◆ DIRECTIONS FOR THIS TASK ◆
Your reply should be only the number of lines in the records that contain the word "TARIFA".

◇ ◇ ◇

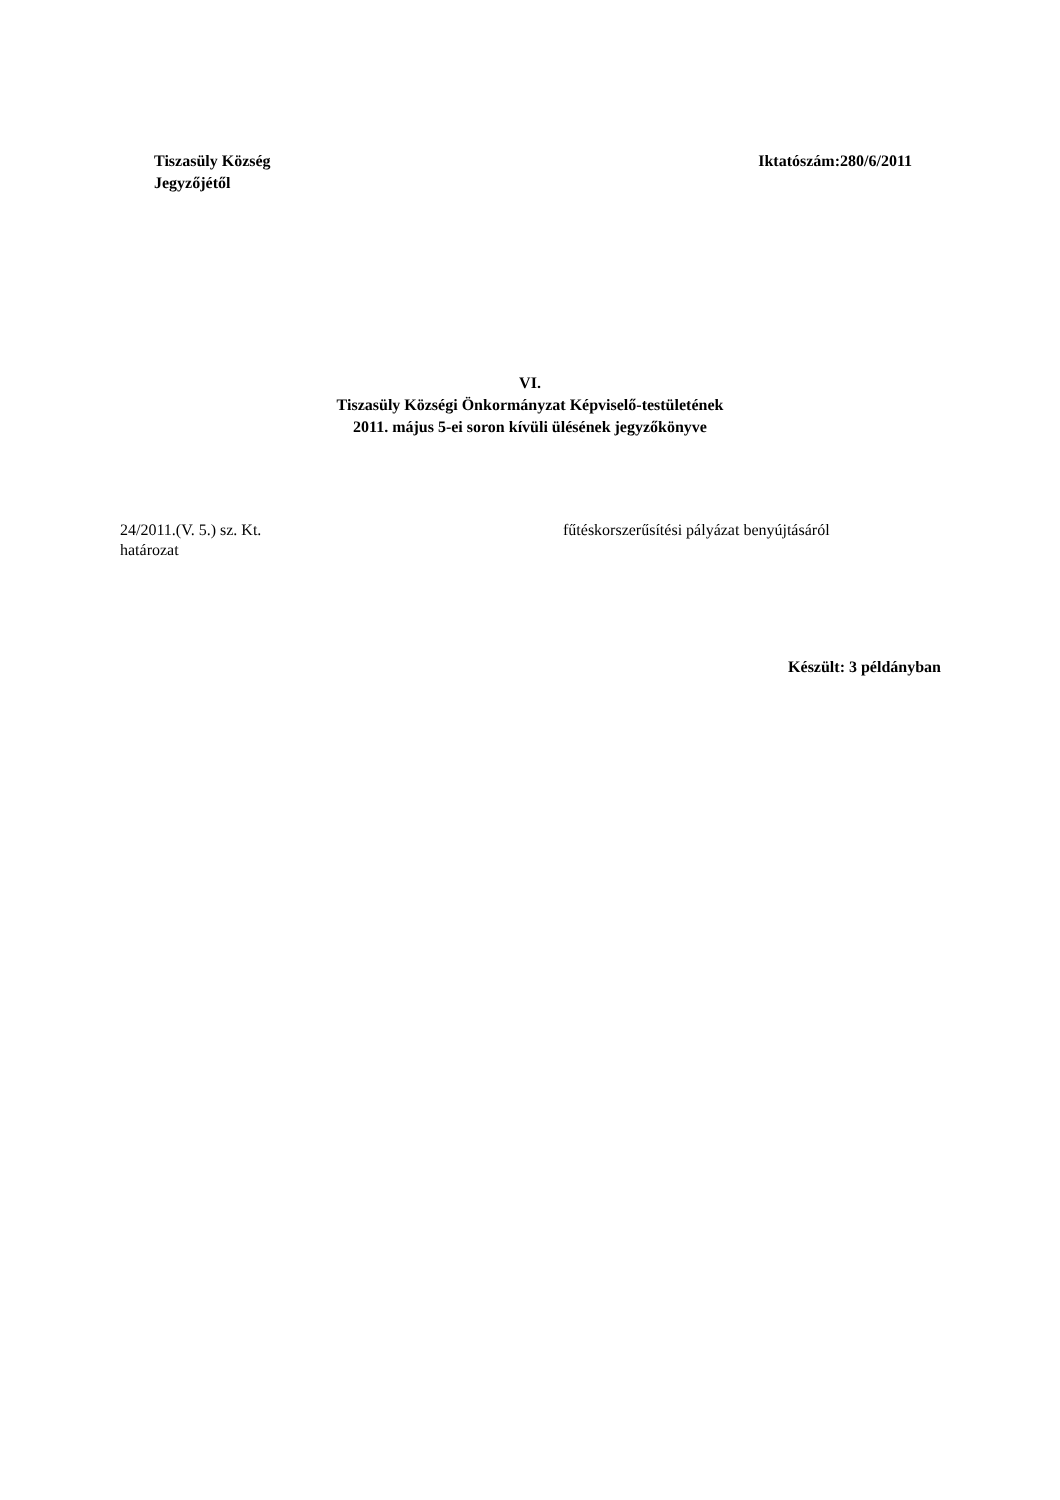Tiszasüly Község
Jegyzőjétől
Iktatószám:280/6/2011
VI.
Tiszasüly Községi Önkormányzat Képviselő-testületének
2011. május 5-ei soron kívüli ülésének jegyzőkönyve
24/2011.(V. 5.) sz. Kt.
határozat
fűtéskorszerűsítési pályázat benyújtásáról
Készült: 3 példányban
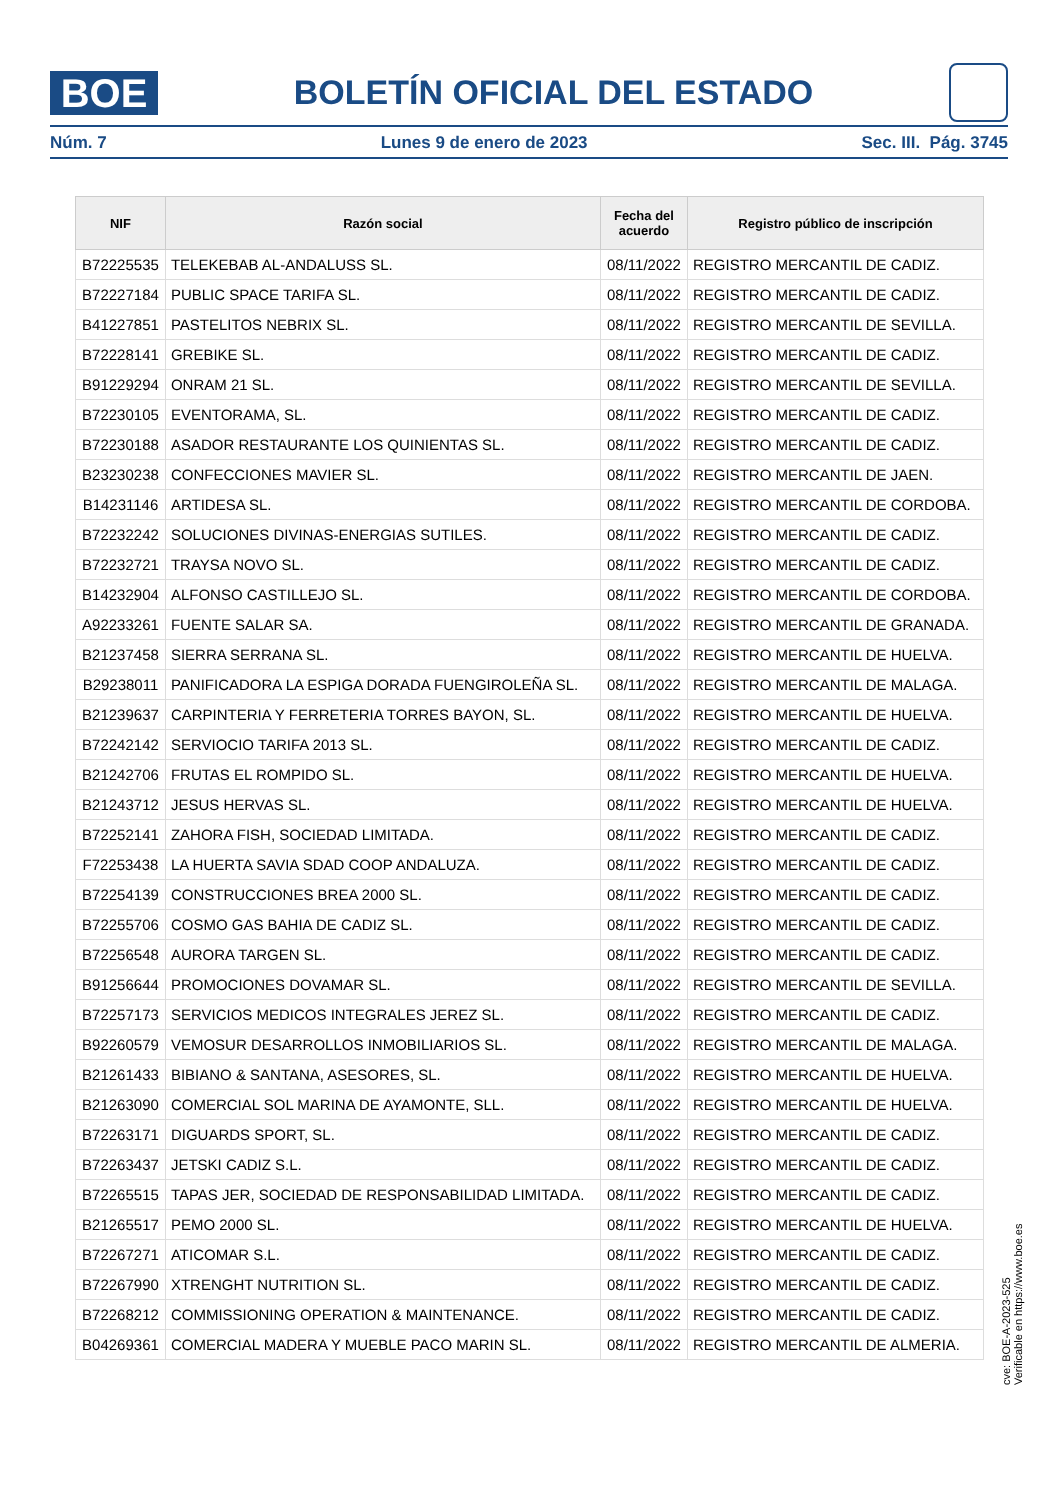BOE
BOLETÍN OFICIAL DEL ESTADO
Núm. 7 Lunes 9 de enero de 2023 Sec. III. Pág. 3745
| NIF | Razón social | Fecha del acuerdo | Registro público de inscripción |
| --- | --- | --- | --- |
| B72225535 | TELEKEBAB AL-ANDALUSS SL. | 08/11/2022 | REGISTRO MERCANTIL DE CADIZ. |
| B72227184 | PUBLIC SPACE TARIFA SL. | 08/11/2022 | REGISTRO MERCANTIL DE CADIZ. |
| B41227851 | PASTELITOS NEBRIX SL. | 08/11/2022 | REGISTRO MERCANTIL DE SEVILLA. |
| B72228141 | GREBIKE SL. | 08/11/2022 | REGISTRO MERCANTIL DE CADIZ. |
| B91229294 | ONRAM 21 SL. | 08/11/2022 | REGISTRO MERCANTIL DE SEVILLA. |
| B72230105 | EVENTORAMA, SL. | 08/11/2022 | REGISTRO MERCANTIL DE CADIZ. |
| B72230188 | ASADOR RESTAURANTE LOS QUINIENTAS SL. | 08/11/2022 | REGISTRO MERCANTIL DE CADIZ. |
| B23230238 | CONFECCIONES MAVIER SL. | 08/11/2022 | REGISTRO MERCANTIL DE JAEN. |
| B14231146 | ARTIDESA SL. | 08/11/2022 | REGISTRO MERCANTIL DE CORDOBA. |
| B72232242 | SOLUCIONES DIVINAS-ENERGIAS SUTILES. | 08/11/2022 | REGISTRO MERCANTIL DE CADIZ. |
| B72232721 | TRAYSA NOVO SL. | 08/11/2022 | REGISTRO MERCANTIL DE CADIZ. |
| B14232904 | ALFONSO CASTILLEJO SL. | 08/11/2022 | REGISTRO MERCANTIL DE CORDOBA. |
| A92233261 | FUENTE SALAR SA. | 08/11/2022 | REGISTRO MERCANTIL DE GRANADA. |
| B21237458 | SIERRA SERRANA SL. | 08/11/2022 | REGISTRO MERCANTIL DE HUELVA. |
| B29238011 | PANIFICADORA LA ESPIGA DORADA FUENGIROLEÑA SL. | 08/11/2022 | REGISTRO MERCANTIL DE MALAGA. |
| B21239637 | CARPINTERIA Y FERRETERIA TORRES BAYON, SL. | 08/11/2022 | REGISTRO MERCANTIL DE HUELVA. |
| B72242142 | SERVIOCIO TARIFA 2013 SL. | 08/11/2022 | REGISTRO MERCANTIL DE CADIZ. |
| B21242706 | FRUTAS EL ROMPIDO SL. | 08/11/2022 | REGISTRO MERCANTIL DE HUELVA. |
| B21243712 | JESUS HERVAS SL. | 08/11/2022 | REGISTRO MERCANTIL DE HUELVA. |
| B72252141 | ZAHORA FISH, SOCIEDAD LIMITADA. | 08/11/2022 | REGISTRO MERCANTIL DE CADIZ. |
| F72253438 | LA HUERTA SAVIA SDAD COOP ANDALUZA. | 08/11/2022 | REGISTRO MERCANTIL DE CADIZ. |
| B72254139 | CONSTRUCCIONES BREA 2000 SL. | 08/11/2022 | REGISTRO MERCANTIL DE CADIZ. |
| B72255706 | COSMO GAS BAHIA DE CADIZ SL. | 08/11/2022 | REGISTRO MERCANTIL DE CADIZ. |
| B72256548 | AURORA TARGEN SL. | 08/11/2022 | REGISTRO MERCANTIL DE CADIZ. |
| B91256644 | PROMOCIONES DOVAMAR SL. | 08/11/2022 | REGISTRO MERCANTIL DE SEVILLA. |
| B72257173 | SERVICIOS MEDICOS INTEGRALES JEREZ SL. | 08/11/2022 | REGISTRO MERCANTIL DE CADIZ. |
| B92260579 | VEMOSUR DESARROLLOS INMOBILIARIOS SL. | 08/11/2022 | REGISTRO MERCANTIL DE MALAGA. |
| B21261433 | BIBIANO & SANTANA, ASESORES, SL. | 08/11/2022 | REGISTRO MERCANTIL DE HUELVA. |
| B21263090 | COMERCIAL SOL MARINA DE AYAMONTE, SLL. | 08/11/2022 | REGISTRO MERCANTIL DE HUELVA. |
| B72263171 | DIGUARDS SPORT, SL. | 08/11/2022 | REGISTRO MERCANTIL DE CADIZ. |
| B72263437 | JETSKI CADIZ S.L. | 08/11/2022 | REGISTRO MERCANTIL DE CADIZ. |
| B72265515 | TAPAS JER, SOCIEDAD DE RESPONSABILIDAD LIMITADA. | 08/11/2022 | REGISTRO MERCANTIL DE CADIZ. |
| B21265517 | PEMO 2000 SL. | 08/11/2022 | REGISTRO MERCANTIL DE HUELVA. |
| B72267271 | ATICOMAR S.L. | 08/11/2022 | REGISTRO MERCANTIL DE CADIZ. |
| B72267990 | XTRENGHT NUTRITION SL. | 08/11/2022 | REGISTRO MERCANTIL DE CADIZ. |
| B72268212 | COMMISSIONING OPERATION & MAINTENANCE. | 08/11/2022 | REGISTRO MERCANTIL DE CADIZ. |
| B04269361 | COMERCIAL MADERA Y MUEBLE PACO MARIN SL. | 08/11/2022 | REGISTRO MERCANTIL DE ALMERIA. |
cve: BOE-A-2023-525
Verificable en https://www.boe.es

◇ ◇ ◇

◆ YOUR RESPONSE ◆
2